An unusually wet July has swollen the Pelly River to the point where it’s difficult for indigenous fishers who rely on the salmon run to set their nets. (Derrick Redies) An exceptionally wet July has swollen the Pelly River to twice its normal size, making it difficult for people in the Kaska community of Ross River to put in nets for the annual king salmon run.
Environment Yukon hydrologist Ric Janowicz says, during the month, it rained for 23 days in the Ross River and Faro area.
"For this time of year, for August 1st…it’s about 190 percent of the normal amount for this time of year," said Janowicz. "It’s been really wet – it rained 121 millimetres in July, which may be a new record. That’s a lot of rain. There was one day that was 23 millimetres."
Envirionment Canada says the average July rainfall for the region is 56 millimetres.
That’s creating problems for the Ross River Dena salmon harvest.
"Many of the community members are finding themselves unsuccessful because the river levels are so high, it makes it hard to find a good suitable spot to be able to harvest salmon," said Ross River Dena councillor Derrick Redies. Derrick Redies of the Ross River Dena Council says the salmon havest is a critical even for his people, particularly because of increased hunting pressures in the region. (CBC) "Typically when you go to set a salmon net you would look for an eddy, and that’s where you would set your net, to find the salmon where they go to rest as they’re making their journey upstream," said Redies.

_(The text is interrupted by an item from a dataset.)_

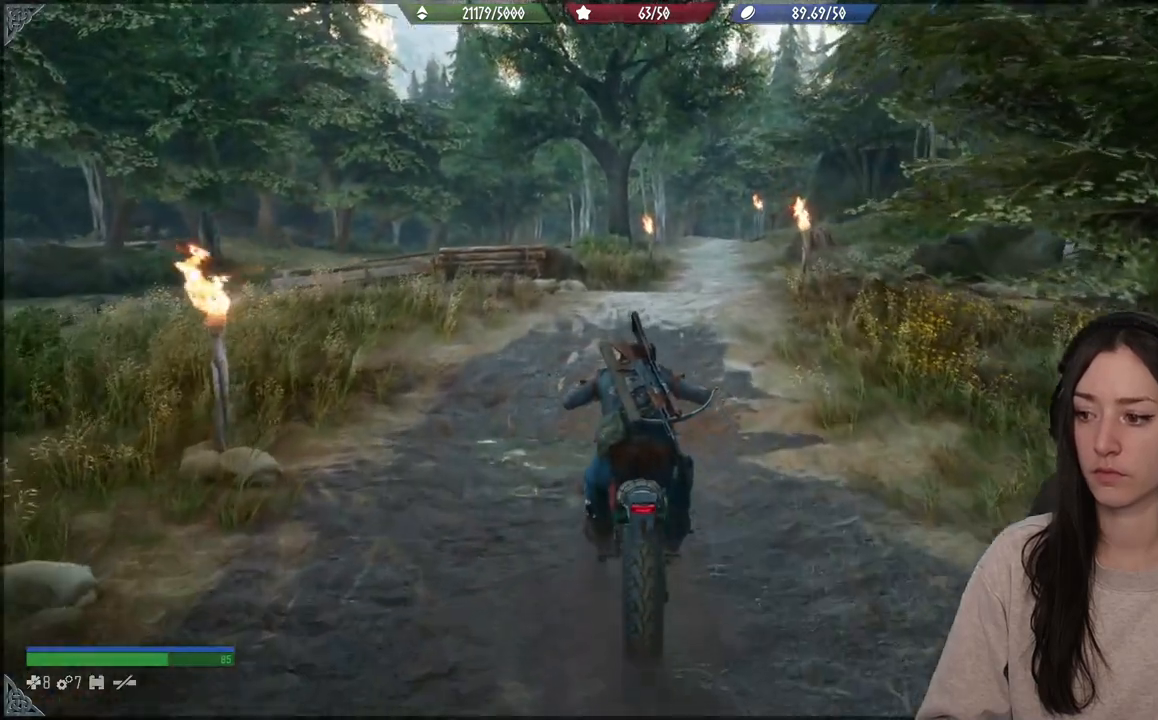
{"buttons": [], "left_stick": "up", "right_stick": "right", "events": [[33, "right_stick", "right"], [100, "right_stick", "up-right"], [200, "right_stick", "right"]]}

"The water level being so high, it makes it very difficult to find these places. It’s difficult for reading the river, for safe boat rides. Some people set the net from shore, and that makes it immensely difficult when the river is so high."
Redies says people rely on the king run, which usually starts the last week in July and lasts until mid-August.
He says the fish are badly needed, especially when people in the community are already facing food shortages because of hunting pressure in once-pristine areas such as the North Canol Road.
"The salmon are really important to our people. It’s something we look forward to every year, and we rely on it to subsidize our living."
Meanwhile, Janowicz says relief is in sight. He says a high pressure ridge is forecast for most of the Yukon during August.
"So a definite drying trend, I think the rainy spell is over," he said. "The Pelly River has leveled off now. It hasn’t risen in the last couple of days and it should be falling off fairly quickly now."